For a long time I liked living there. I had a good time with the other people who lived in the dome. We used to skate around on the ice and do some really crazy stuff. After a while though, it wasn’t as fun as it used to be. I started to get embarrassed about the crazy things I did. For some reason I couldn’t stop doing those things, and after awhile the embarrassment turned into anger. I was angry at myself for doing those things, and I was angry because I kept doing them. I was angry about my apparent lack of control.
Since I couldn’t seem to stop embarrassing myself in front of the other people, I finally drove them away. I didn’t know where they went, and I didn’t care. I just wanted to stop feeling the way I felt. When they went away, I felt better because there was no one to see me acting crazy.
Embracing my solitude, I stopped trying to hide my crazy behavior. I let it act freely for several more years. Gradually I began to realize that I still felt bad about what I was doing, even though there was no one there to see it. My anger returned, and with a vengeance. The harder I tried to stop doing those things, the more I seemed to do them. This infuriated me, and I started to hate and despise myself. I would constantly berate myself as I continued to do things that fueled my self-loathing. I even found myself thinking about suicide as a way to stop the madness. I would skate around for hours and days in the agony of self-torment, beating myself up. I thought there would be no end to it unless I ended it myself.

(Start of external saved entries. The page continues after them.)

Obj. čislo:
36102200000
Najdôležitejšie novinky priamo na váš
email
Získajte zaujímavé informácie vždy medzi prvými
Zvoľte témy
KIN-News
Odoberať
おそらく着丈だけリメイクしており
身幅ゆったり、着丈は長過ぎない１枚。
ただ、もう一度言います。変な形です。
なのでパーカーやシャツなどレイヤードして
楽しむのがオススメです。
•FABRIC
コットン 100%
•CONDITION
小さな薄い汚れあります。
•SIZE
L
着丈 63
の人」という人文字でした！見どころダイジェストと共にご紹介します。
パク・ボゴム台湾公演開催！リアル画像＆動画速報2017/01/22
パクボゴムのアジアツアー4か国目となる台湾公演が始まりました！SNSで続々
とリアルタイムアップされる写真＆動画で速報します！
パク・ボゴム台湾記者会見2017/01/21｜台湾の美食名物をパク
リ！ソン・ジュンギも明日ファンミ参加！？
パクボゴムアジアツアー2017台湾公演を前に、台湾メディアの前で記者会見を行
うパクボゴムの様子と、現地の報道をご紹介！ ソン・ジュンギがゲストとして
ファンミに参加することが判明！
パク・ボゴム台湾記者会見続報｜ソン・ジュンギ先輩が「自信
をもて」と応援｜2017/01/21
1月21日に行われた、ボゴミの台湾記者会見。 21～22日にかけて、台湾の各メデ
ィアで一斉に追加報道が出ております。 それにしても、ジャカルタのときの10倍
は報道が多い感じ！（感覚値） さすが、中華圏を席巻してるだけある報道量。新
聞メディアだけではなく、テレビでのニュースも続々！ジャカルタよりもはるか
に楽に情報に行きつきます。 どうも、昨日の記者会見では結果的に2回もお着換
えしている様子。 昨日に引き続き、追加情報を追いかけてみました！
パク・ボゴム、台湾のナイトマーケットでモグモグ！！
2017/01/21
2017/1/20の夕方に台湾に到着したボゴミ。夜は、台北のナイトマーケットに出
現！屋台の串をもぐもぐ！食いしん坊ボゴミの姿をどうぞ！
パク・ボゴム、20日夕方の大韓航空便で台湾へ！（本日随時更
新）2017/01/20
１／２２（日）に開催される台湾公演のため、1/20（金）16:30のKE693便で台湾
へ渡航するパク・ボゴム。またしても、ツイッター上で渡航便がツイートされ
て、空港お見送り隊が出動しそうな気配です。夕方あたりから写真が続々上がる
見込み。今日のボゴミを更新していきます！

One day I realized the ice I was skating on was beginning to crack. I skated around the dome, inspecting the ice floor. The cracks were everywhere. Behind me, the ice was even breaking up in places. At this realization I was simultaneously elated and terrified. Merciful death lay just under the ice, but despite the level of hate I had for myself, I knew I didn’t really want to die, not yet. I raced around the dome in a panic, searching for a way out before the ice gave way beneath me. The wall of the dome flew past me in a smooth blur, and just as I was about to accept my doom, I came upon a door.
I paused in front of the door. I had no idea what was on the other side, and my fear of the unknown was immense. The fear of the certain death on this side was even greater though, and at last I opened it. On the other side there was more water, with chunks of ice floating in it. However, directly in front of the door were twelve big stone steps sticking up out of the water, leading to dry land. I had never seen dry land before, and it looked fabulous. It was huge, much bigger than the dome that I had been in for so long. There was sunshine and trees and grass, and people who looked so happy and full of life that it made my heart ache. They looked like they felt the way that I wanted to feel. Some of them walked out onto the stones to the doorway where I stood.
They told me they knew where I had been, and that they had once been there too. They told me about life outside the dome, on dry land. I wanted to be happy like them, so I carefully walked across those twelve steps towards the shore with them. Some of the steps were slippery, and I was afraid I might plunge into the icy water and die, but they held onto me and got me safely ashore.
After I had been on land for some time, I began to realize how much there was to see and do. My new friends told me to take it slow and not try to do too much at once. Of course, I tried to do everything at once anyway, but after a while I calmed down and tried things one at a time. One day I realized that I was really happy, and had been for a while. I was enjoying myself again, for the first time in many years. Knowing that I could continue to be this way forever made me even happier.
I walked back down to the shore once, and looked out at the dome where I had isolated myself for so long. I was surprised to see how small and shabby it was. What I had once believed to be the entire universe was just a dirty little igloo on a tiny frozen pond. I turned my back and walked away, vowing to remember that place and to never return to it.